** DATA EXTRACTS follows **

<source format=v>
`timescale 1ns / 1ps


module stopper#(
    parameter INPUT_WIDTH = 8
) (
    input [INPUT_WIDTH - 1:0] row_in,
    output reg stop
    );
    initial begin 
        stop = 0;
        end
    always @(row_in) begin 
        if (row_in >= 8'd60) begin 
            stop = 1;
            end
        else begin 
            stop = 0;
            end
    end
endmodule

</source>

** End of DATA EXTRACTS **
** DATA EXTRACTS follows **

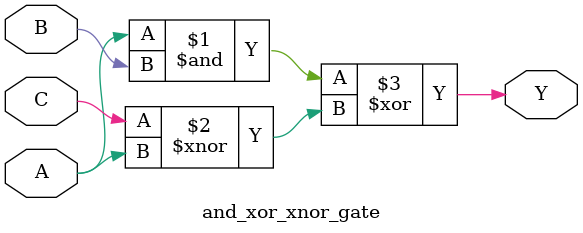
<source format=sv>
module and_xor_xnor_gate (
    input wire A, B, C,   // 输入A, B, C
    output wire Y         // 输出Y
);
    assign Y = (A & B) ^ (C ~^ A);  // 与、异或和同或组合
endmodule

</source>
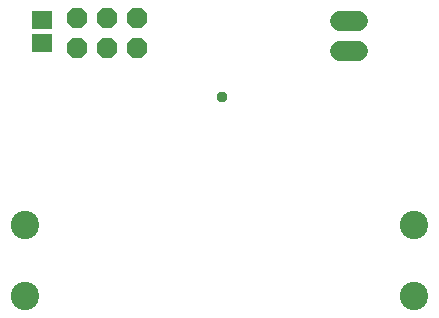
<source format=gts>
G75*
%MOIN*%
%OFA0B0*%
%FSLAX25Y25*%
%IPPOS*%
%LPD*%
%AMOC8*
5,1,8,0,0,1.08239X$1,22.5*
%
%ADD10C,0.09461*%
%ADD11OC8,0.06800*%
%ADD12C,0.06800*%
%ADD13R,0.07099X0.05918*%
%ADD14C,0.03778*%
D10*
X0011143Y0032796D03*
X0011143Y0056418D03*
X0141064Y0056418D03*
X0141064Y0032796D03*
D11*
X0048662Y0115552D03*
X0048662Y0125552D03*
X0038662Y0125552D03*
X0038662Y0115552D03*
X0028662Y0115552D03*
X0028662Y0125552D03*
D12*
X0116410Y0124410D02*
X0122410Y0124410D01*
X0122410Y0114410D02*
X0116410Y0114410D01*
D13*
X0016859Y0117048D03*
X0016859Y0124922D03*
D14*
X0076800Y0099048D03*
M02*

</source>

** End of DATA EXTRACTS **

Copy out the lines above that hold the string "begin".

    initial begin 
    always @(row_in) begin 
        if (row_in >= 8'd60) begin 
        else begin 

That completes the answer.